Wednesday, March 4, 2020
Towne 337

Robust model predictive control via system level synthesis

Bio: Shaoru Chen received his B.E. degree at Zhejiang University, China in 2017. He is currently a third-year PhD student in the ESE department, University of Pennsylvania, where he is advised by Prof. Victor Preciado. His research interests include data-driven control and nonlinear control.

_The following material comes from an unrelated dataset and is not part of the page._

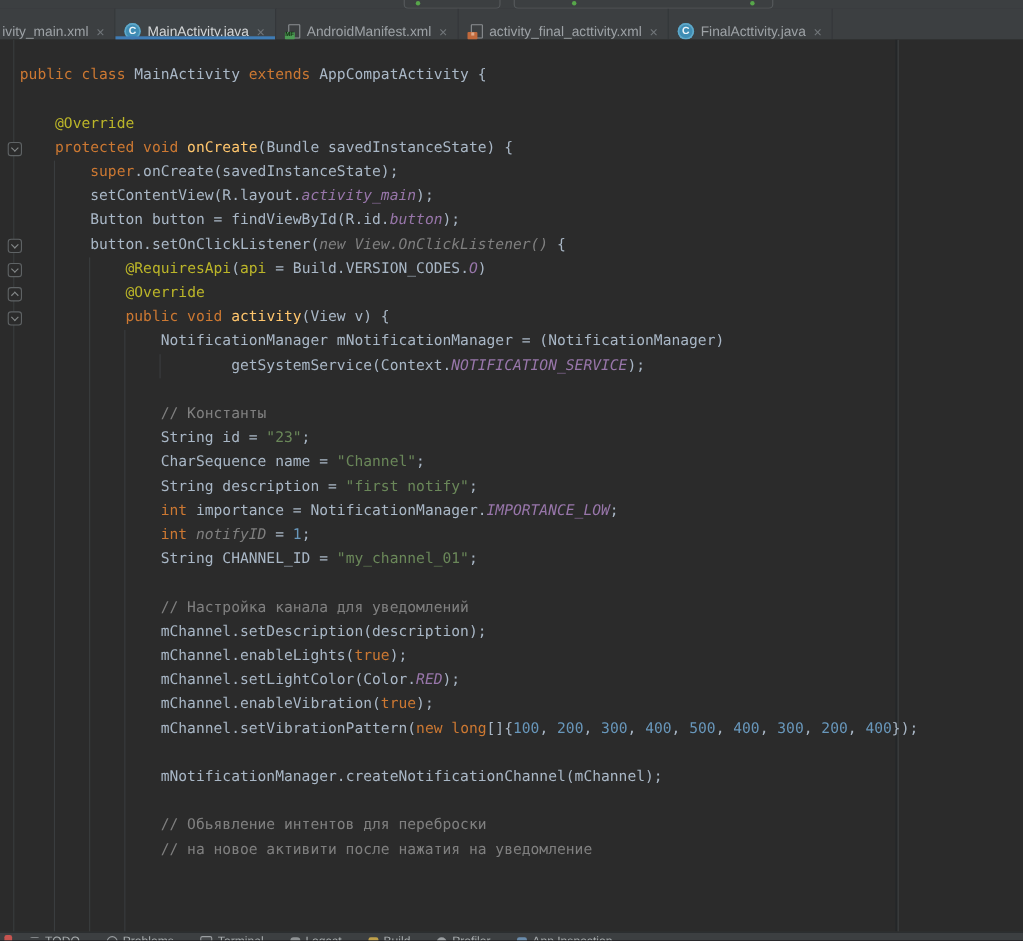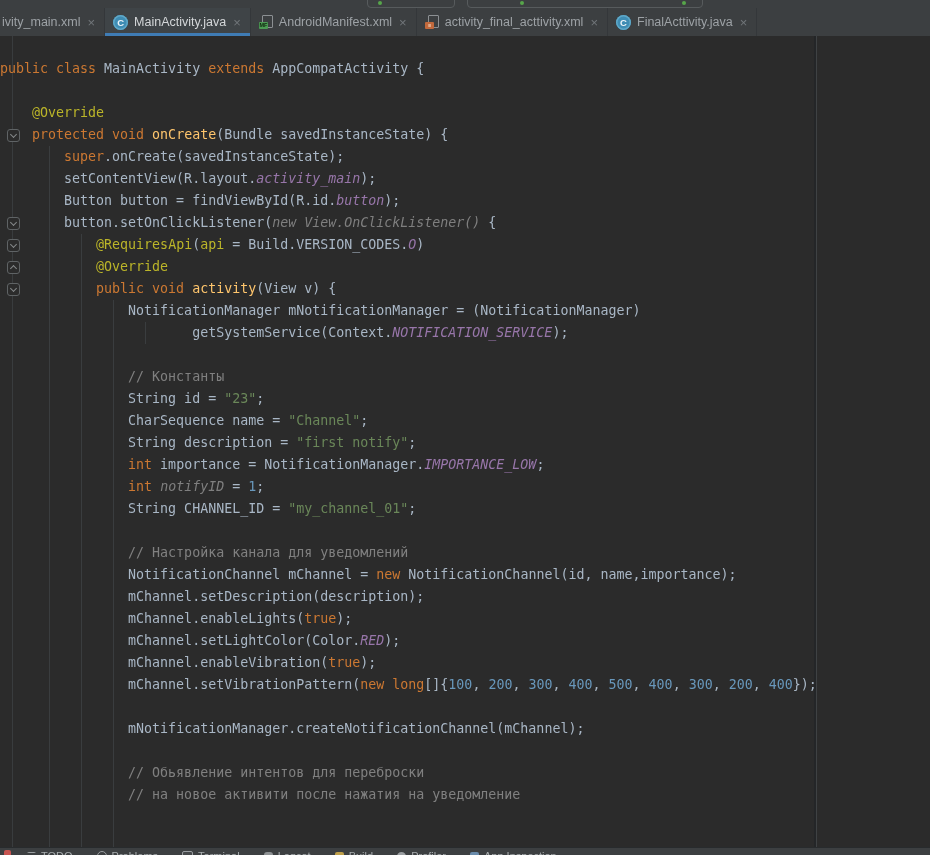"ivity_main.xml" .tab { align-items: center -> flex-end }
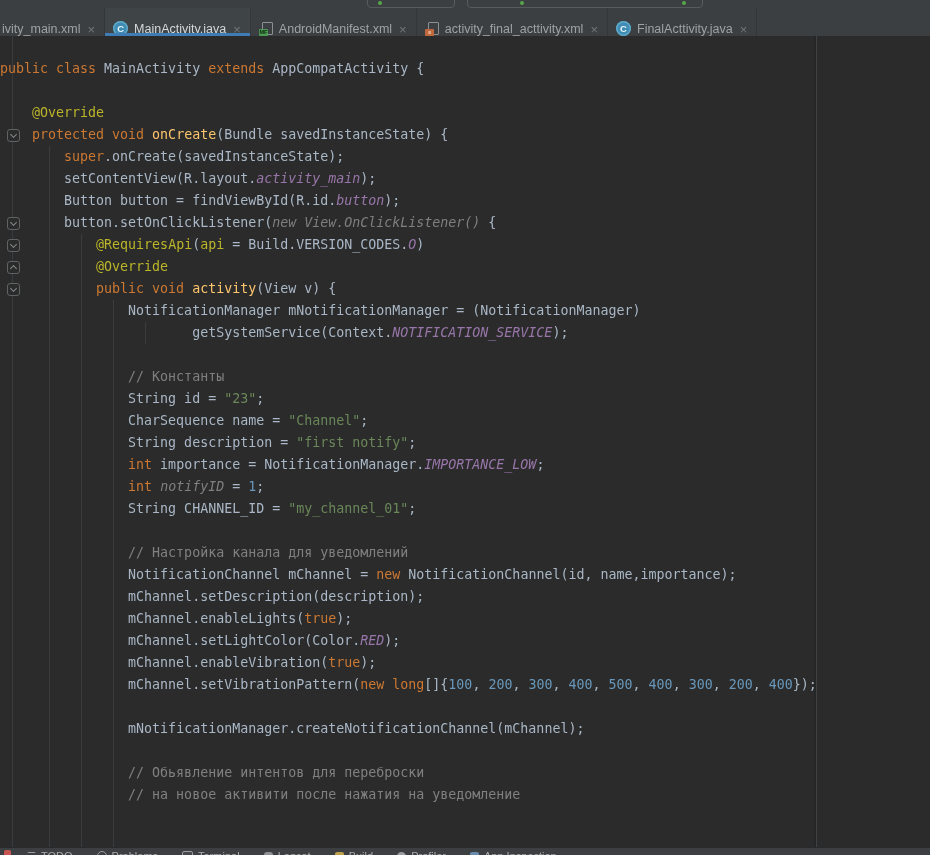"public class MainActivity extends" .code-line { padding-left: none -> 18px }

Abstract: We consider the robust model predictive control (MPC) of a linear time-varying (LTV) system with norm bounded disturbances and model uncertainty, wherein a series of constrained optimal control problems (OCPs) are solved. Guaranteeing robust feasibility of these OCPs is challenging, due to both disturbances perturbing the predicted states, and model uncertainty which can render the closed-loop system unstable. As such, a trade-off between the numerical tractability and conservativeness of the solutions is often required. We use the System Level Synthesis (SLS) framework to reformulate these constrained OCPs over closed-loop system responses, and show that this allows us to transparently account for norm bounded additive disturbances and LTV model uncertainty by computing robust state feedback policies. We further show that by exploiting the underlying linear-fractional structure of the resulting robust OCPs, we can significantly reduce the conservatism of existing SLS-based robust control methods.